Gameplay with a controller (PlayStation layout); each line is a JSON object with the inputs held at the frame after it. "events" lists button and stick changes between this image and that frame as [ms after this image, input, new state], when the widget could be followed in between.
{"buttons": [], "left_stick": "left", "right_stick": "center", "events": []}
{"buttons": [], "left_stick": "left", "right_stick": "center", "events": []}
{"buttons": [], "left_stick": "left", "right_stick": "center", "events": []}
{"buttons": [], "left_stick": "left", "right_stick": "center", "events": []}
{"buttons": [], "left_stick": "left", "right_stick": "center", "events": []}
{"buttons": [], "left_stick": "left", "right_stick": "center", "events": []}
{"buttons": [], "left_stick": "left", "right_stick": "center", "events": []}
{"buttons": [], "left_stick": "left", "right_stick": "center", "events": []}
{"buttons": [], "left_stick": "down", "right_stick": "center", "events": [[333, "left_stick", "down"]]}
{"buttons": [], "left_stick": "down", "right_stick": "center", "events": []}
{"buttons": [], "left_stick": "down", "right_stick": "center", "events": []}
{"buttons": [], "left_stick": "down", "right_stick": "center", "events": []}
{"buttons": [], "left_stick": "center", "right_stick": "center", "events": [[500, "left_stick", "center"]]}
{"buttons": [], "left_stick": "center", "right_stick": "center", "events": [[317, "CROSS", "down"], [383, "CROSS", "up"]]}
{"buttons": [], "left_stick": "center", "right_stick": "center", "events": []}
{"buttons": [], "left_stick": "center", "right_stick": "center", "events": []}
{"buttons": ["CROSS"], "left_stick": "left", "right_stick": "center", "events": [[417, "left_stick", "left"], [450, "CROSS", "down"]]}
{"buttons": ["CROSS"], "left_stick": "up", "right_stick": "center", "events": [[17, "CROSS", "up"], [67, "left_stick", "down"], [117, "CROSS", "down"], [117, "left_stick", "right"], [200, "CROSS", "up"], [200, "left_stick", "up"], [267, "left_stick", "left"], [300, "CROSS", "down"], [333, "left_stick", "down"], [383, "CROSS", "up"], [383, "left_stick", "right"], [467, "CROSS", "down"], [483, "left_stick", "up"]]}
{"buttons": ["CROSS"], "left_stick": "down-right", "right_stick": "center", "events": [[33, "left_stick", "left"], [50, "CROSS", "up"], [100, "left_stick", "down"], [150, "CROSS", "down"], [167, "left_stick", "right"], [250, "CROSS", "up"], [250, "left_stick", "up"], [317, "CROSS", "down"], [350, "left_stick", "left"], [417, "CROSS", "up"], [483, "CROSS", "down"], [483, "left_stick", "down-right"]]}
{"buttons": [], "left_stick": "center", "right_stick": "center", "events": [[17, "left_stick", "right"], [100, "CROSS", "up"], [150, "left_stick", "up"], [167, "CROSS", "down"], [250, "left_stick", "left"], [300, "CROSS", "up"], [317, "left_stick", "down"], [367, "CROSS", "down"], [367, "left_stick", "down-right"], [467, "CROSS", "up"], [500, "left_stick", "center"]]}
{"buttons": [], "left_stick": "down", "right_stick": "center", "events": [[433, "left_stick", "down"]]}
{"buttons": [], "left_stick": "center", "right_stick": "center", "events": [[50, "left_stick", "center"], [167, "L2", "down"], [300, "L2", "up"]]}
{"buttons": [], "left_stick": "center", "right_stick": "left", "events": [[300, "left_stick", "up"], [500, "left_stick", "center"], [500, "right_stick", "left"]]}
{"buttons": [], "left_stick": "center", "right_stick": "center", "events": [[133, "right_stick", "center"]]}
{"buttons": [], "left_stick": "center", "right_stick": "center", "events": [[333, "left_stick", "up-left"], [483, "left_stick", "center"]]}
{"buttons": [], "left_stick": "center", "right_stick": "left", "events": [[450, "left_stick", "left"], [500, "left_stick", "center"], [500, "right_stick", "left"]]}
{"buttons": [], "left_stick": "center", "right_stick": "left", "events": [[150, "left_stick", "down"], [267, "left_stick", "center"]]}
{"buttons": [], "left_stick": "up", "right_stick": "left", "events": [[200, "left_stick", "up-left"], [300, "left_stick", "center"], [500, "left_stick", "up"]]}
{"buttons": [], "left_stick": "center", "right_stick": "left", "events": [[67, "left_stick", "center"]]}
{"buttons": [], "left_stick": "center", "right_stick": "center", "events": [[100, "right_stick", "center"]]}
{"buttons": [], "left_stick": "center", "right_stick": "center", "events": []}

● **THE TASK**
From the records above, tally every line that contains the string "CROSS"; the reply consists of that number alone.

● **FINISHED EXERCISE**
5